A 14-year-old boy of Tongan origin was referred to an early psychosis program in regional Australia. He had been experiencing distressing auditory hallucinations, delusions, disorganized behavior and marked functional decline during the previous 6 weeks. A detailed history indicated no identifiable risk factors for early psychosis. At birth, he was diagnosed as having NF1, and the condition was managed conservatively. Physical examination, biochemistry, serology and thorough organic screening did not reveal any cause for psychosis. Magnetic resonance imaging of the brain showed pre-existing benign hamartomas, unchanged in size from previous scans. An electroencephalography found a mild non-specific increase in slow activity over temporal and parietal regions in line with the NF1 diagnosis. He responded well to low-dose risperidone and gained complete remission of the psychotic symptoms over 12 weeks.

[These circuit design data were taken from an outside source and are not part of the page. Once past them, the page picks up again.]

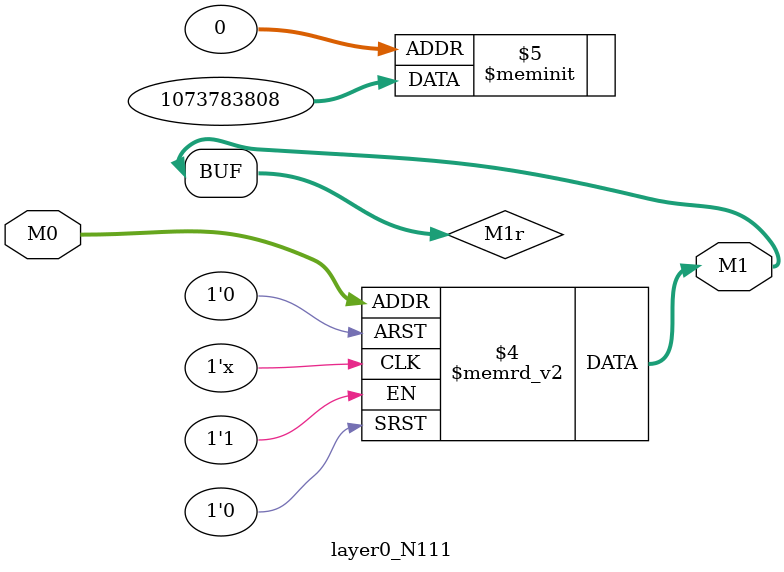
<source format=v>
module layer0_N111 ( input [3:0] M0, output [1:0] M1 );

	(*rom_style = "distributed" *) reg [1:0] M1r;
	assign M1 = M1r;
	always @ (M0) begin
		case (M0)
			4'b0000: M1r = 2'b00;
			4'b1000: M1r = 2'b00;
			4'b0100: M1r = 2'b00;
			4'b1100: M1r = 2'b00;
			4'b0010: M1r = 2'b00;
			4'b1010: M1r = 2'b00;
			4'b0110: M1r = 2'b10;
			4'b1110: M1r = 2'b00;
			4'b0001: M1r = 2'b00;
			4'b1001: M1r = 2'b00;
			4'b0101: M1r = 2'b01;
			4'b1101: M1r = 2'b00;
			4'b0011: M1r = 2'b00;
			4'b1011: M1r = 2'b00;
			4'b0111: M1r = 2'b10;
			4'b1111: M1r = 2'b01;

		endcase
	end
endmodule

</source>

NF1 is a multi-system autosomal dominant disorder that is characterized by cutaneous and skeletal lesions, along with the growth of both benign and malignant nervous system tumors, most notably benign neurofibromas. The clinical issue here is whether the co-occurrence of neurofibromatosis and childhood psychosis might be more than a coincidence. Monoaminergic dysfunction was once postulated as a possible reason for these findings (Gillberg and Forsell, 1984).
The presence of gross pathology in certain areas of the brain or attenuated white matter pathways may be a possible etiology of psychosis. Given considerable advances in knowledge and the application of radiology and genetics in recent decades, attention should be paid to this possible correlation. Any association that is discovered will allow early screening, diagnosis and intervention for high-risk patients.
With our current knowledge, clinicians should be mindful that children diagnosed with NF1 might be at higher risk for developing psychoses later in life. Follow-up longitudinal studies are needed to compare the rates of transition to psychosis in patients with NF1 in comparison with the general population.
Footnotes
Declaration of Conflicting Interests
The authors declared no potential conflicts of interest with respect to the research, authorship and/or publication of this article.
Funding
The authors received no financial support for the research, authorship and/or publication of this article.